ARTICLE —
43 of 339 comments (clear)

  1. Oh well by 0racle · · Score: 4, Insightful

    Is it really a problem? If you worried about support wouldn't you be using a distro that also offers support contracts?

    --
    "I use a Mac because I'm just better than you are."
    1. Re:Oh well by mr_mischief · · Score: 3, Insightful

      Maybe Canonical should step up and offer MySQL support on Ubuntu.

    2. Re:Oh well by ultranova · · Score: 3, Insightful

      Maybe I'm off track here, but I could certainly understand MySQL not wanting to offer an enterprise-level product for a platform that wasn't also enterprise-level.

      Is MySQL "enterprise-level" nowadays ? Every time there's been a story about databases, people have told horror stories about MySQL quietly corrupting data in database.

      And just what does "enterprise-level" mean, anyway ? Scales to infinity ? Reliable ? Costly ? Doesn't get the IT manager fired when the CEO find out he bought it ?-)

      --

      Forget magic. Any technology distinguishable from divine power is insufficiently advanced.

  2. Bit misleading by Anonymous Coward · · Score: 5, Informative

    MySQL (the database) still works with Debian, but MySQL (the support company) no longer sells support for Debian.

    1. Re:Bit misleading by McDutchie · · Score: 3, Insightful
      MySQL (the database) still works with Debian, but MySQL (the support company) no longer sells support for Debian.

      For medium and large companies (which are the only entities that would buy support to begin with), that difference is purely academic. If it isn't supported, it isn't worth running.

    2. Re:Bit misleading by dsci · · Score: 3, Informative

      Most of the places I've worked have used Red Hat, because it has an enterprise reputation.
      Point of clarification: places have RH because they offer support to their enterprise product. Debian's reputation for stability and such is pretty strong, but that only carries so far in the business setting. It's not reputation that drives RH over Deb to the enterprise...it's "I can pay YOU to fix it when it's broke." JMO.

      --
      Computational Chemistry products and services.

SUPPLIED INFORMATION —
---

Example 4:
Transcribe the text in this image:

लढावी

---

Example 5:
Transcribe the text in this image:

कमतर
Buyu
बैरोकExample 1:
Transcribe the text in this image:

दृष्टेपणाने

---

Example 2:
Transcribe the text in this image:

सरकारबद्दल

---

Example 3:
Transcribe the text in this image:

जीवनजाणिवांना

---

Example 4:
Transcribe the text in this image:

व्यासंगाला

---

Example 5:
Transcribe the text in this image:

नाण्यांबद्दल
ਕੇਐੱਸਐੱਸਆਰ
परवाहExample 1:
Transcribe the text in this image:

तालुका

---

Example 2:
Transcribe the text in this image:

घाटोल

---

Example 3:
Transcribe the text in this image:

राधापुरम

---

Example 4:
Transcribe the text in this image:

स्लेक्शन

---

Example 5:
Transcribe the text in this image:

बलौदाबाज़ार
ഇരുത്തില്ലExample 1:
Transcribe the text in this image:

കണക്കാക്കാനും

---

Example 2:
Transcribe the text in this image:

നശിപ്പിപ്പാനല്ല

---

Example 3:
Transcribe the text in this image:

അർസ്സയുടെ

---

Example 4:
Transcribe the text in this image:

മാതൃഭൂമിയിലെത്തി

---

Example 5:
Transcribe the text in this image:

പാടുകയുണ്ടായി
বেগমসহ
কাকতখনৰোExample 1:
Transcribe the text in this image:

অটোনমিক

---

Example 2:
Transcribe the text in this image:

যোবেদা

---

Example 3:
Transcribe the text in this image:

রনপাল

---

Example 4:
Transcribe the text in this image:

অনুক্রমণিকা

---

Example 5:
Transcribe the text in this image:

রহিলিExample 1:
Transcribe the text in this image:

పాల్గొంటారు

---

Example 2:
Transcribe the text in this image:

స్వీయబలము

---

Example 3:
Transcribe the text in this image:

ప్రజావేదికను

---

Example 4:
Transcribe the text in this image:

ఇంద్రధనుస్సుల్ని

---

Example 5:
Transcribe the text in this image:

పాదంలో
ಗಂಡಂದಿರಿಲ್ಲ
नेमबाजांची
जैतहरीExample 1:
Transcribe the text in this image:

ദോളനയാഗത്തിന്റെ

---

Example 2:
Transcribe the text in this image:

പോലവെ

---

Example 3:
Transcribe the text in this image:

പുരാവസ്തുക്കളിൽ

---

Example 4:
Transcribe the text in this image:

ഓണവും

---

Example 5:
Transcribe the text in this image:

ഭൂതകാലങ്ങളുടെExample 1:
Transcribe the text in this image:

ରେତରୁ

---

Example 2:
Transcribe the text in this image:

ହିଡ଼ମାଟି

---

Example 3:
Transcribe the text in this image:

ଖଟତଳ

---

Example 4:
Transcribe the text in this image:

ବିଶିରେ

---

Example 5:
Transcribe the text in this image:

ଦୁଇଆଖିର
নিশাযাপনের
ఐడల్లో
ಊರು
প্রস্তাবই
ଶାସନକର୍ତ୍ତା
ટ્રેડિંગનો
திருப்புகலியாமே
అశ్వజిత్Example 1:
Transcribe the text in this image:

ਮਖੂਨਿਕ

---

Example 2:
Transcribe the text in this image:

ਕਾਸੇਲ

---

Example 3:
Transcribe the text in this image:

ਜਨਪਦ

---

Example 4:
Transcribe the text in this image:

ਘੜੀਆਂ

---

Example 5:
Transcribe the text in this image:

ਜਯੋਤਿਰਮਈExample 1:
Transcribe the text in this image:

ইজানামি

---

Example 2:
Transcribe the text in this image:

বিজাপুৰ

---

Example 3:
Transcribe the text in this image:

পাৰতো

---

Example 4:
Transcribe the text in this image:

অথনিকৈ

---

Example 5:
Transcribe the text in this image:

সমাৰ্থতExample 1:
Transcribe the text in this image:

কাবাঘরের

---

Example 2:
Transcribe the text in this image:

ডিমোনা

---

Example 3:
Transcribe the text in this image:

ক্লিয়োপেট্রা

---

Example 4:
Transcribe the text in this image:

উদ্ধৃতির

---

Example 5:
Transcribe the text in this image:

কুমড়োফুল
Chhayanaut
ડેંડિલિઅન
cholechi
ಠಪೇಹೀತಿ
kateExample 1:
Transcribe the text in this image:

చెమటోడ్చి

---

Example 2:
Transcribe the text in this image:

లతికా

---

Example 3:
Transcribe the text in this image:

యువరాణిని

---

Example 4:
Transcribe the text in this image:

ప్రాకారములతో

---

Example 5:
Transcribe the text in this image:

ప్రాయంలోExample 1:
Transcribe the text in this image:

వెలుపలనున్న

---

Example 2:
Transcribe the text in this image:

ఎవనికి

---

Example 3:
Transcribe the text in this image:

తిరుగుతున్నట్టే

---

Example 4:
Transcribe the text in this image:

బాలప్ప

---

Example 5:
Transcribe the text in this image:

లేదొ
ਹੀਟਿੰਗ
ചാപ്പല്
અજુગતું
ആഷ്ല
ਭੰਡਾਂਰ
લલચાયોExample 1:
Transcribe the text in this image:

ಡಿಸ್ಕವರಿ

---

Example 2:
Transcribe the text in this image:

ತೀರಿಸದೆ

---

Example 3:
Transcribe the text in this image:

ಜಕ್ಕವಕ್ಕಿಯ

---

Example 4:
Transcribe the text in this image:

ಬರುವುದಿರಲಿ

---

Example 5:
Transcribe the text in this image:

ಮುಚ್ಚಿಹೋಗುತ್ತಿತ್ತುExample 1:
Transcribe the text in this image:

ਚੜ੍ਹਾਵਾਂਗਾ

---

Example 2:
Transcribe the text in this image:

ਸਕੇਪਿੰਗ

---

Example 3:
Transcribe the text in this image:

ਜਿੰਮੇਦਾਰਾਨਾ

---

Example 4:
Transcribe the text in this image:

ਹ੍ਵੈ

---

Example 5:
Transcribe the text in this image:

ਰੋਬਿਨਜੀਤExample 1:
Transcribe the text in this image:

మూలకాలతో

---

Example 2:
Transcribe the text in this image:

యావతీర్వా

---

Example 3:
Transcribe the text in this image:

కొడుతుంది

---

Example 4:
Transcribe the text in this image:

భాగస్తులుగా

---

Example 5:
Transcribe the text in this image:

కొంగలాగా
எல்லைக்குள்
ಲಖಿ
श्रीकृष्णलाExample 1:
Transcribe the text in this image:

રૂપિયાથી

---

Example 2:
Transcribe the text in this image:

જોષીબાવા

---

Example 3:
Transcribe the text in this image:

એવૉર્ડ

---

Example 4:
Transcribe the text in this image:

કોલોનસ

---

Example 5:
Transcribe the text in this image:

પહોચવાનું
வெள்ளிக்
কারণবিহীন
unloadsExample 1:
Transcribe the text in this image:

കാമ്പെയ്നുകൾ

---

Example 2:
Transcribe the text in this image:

PROBLEMS TO SOLVE —
(1) Return the stretch from "1. Re:Bit misleading" through "isn't worth running." in the MySQL comment thread, copied verbatim.
(2) According to the MySQL comment thread, why do places run Red Hat, in dsci's view?

FULL SOLUTIONS —
(1)
1. Re:Bit misleading by McDutchie · · Score: 3, Insightful
      MySQL (the database) still works with Debian, but MySQL (the support company) no longer sells support for Debian.

      For medium and large companies (which are the only entities that would buy support to begin with), that difference is purely academic. If it isn't supported, it isn't worth running.

(2) Because Red Hat offers support for its enterprise product.